Créer, c’est piller des histoires, et partager le butin. Dans booty Looting, un photographe « vole », en direct sur le plateau, les expressions des danseurs. Wim Vandekeybus a toujours cherché à prendre l’image de vitesse.
Attraper au vol, chorégraphier comme un chasseur-voleur. De mouvements, d’énergies, d’intensités. Dès son premier spectacle, What the Body Does Not Remember, en 1987 (pièce fondatrice qu’il a récemment reprise et que sa compagnie, Ultima Vez, danse à nouveau), Wim Vandekeybus entrait par effraction dans le monde de la danse contemporaine, jetant sur le plateau un commando de corps bagarreurs, aimantés par quelque instinct de survie. Certes, il avait participé à la création du légendaire Pouvoir des folies théâtrales de Jan Fabre, mais ses années de formation, en psychologie et en photographie, ne le prédisposaient pas spécialement à se proclamer chorégraphe. Alors, laissant à d’autres les compositions savantes et le raffinement des gestes, Vandekeybus est allé directement dérober à la danse ce qu’elle a de plus secret, en prenant de vitesse des états de corps, ceux-là même dont le corps ne se souvient pas, tant ils ont été digérés par l’apprentissage physique. « La danse pour la danse ne me suffit pas, disait-il au début des années 1990. Ce qui m’intéresse, c’est l’endroit où les limites s’estompent, où les sens se chevauchent, où les états d’âme se mêlent en une seule et même émotion. L’intensité balaie le sens ou, plutôt, elle constitue ce qui substitue au-delà du sens. »

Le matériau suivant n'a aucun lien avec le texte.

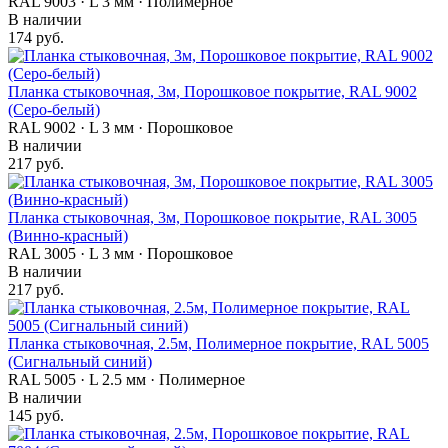
RAL 9003 · L 3 мм · Полимерное
В наличии
174 руб.
Планка стыковочная, 3м, Порошковое покрытие, RAL 9002
(Серо-белый)
RAL 9002 · L 3 мм · Порошковое
В наличии
217 руб.
Планка стыковочная, 3м, Порошковое покрытие, RAL 3005
(Винно-красный)
RAL 3005 · L 3 мм · Порошковое
В наличии
217 руб.
Планка стыковочная, 2.5м, Полимерное покрытие, RAL 5005
(Сигнальный синий)
RAL 5005 · L 2.5 мм · Полимерное
В наличии
145 руб.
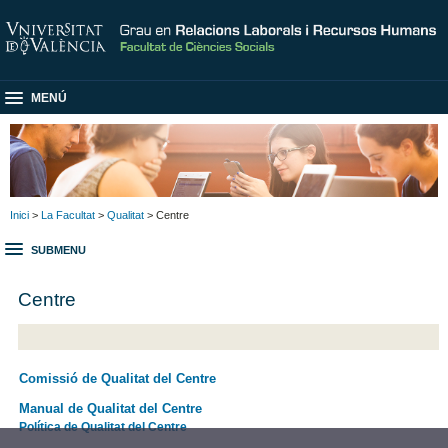
MENÚ
Inici
>
La Facultat
>
Qualitat
> Centre
SUBMENU
Centre
Comissió de Qualitat del Centre
Manual de Qualitat del Centre
Política de Qualitat del Centre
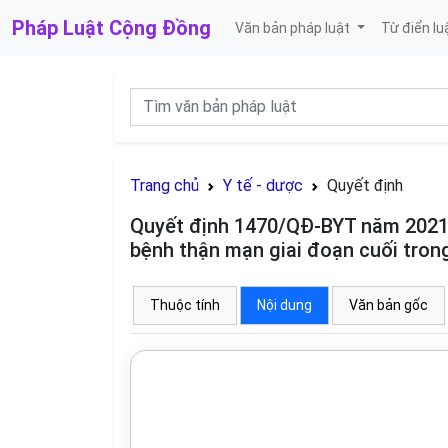
Pháp Luật
Cộng Đồng
Văn bản pháp luật
Từ điển lu
Trang chủ
Y tế - dược
Quyết định
Quyết định 1470/QĐ-BYT năm 2021 v
bệnh thận mạn giai đoạn cuối tron
Thuộc tính
Nội dung
Văn bản gốc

Chevauchée des sens, qu’ils viennent des corps eux-mêmes, et des actions qui les engagent, de la musique et des rythmes qu’elle impulse, de la scénographie et des images qui se forment. Puzzle dynamique, en incessante recomposition, qui témoigne du bouillonnement d’un champ de visions, dont la danse attise le feu. Là encore, l’instinct du voleur : prendre l’image de vitesse, la saisir en cours de formation, avant qu’elle ne se stabilise en cliché. Pour Vandekeybus, l’image produite par la danse n’est pas un dépôt résiduel, mais un incendie qui se propage. Les corps en mouvement en sont le phosphore, l’incandescence incarnée. booty Looting, créé en 2012 à la Biennale de Venise, est dans cette veine. Le titre évoque l’idée de « piller un butin ». Voler ce qui a déjà été volé. En recycler le cours. « L’art crée ainsi sa propre mythologie, commente Wim Vandekeybus, en créant à partir de ce qui existe ou a existé, il s’agit d’inventer autre chose et de le rendre crédible. » Sur un fil mélodique rock (Elko Blijweert à la guitare électrique), booty Looting est ainsi parsemé d’histoires et de citations qui se télescopent, d’une Médée contemporaine (l’actrice allemande Birgit Walter) aux coyotes de Joseph Beuys (la célèbre performance I love Amercia and America loves me) et autres happenings légendaires réinterprétés par Jerry Killick en maître de l’esbroufe. Mais au-delà des références qui le nourrissent, c’est le spectacle lui-même qui devient objet de détournements et de pillages. Shooting en direct : un photographe, Danny Willems, se mêle aux danseurs et subtilise leurs expressions. Les clichés sont aussitôt projetés sur grand écran. « Cette instantanéité n’aurait pas été possible il y a vingt ans. Là, on voit chaque image telle qu’il la prend, indique Vandekeybus. En ce sens, c’est pour le public un spectacle interactif, parce qu’il ne s’agit pas seulement d’admirer le résultat, mais d’entrer dans sa fabrication. » Et sans doute réalise-t-on alors, en témoins directs de cette prise de vues (comme on pourrait le dire d’un butin), combien notre société se reflète dans une incessante chasse aux icônes, dont la mise en scène contribue à façonner le regard que nous portons sur la réalité.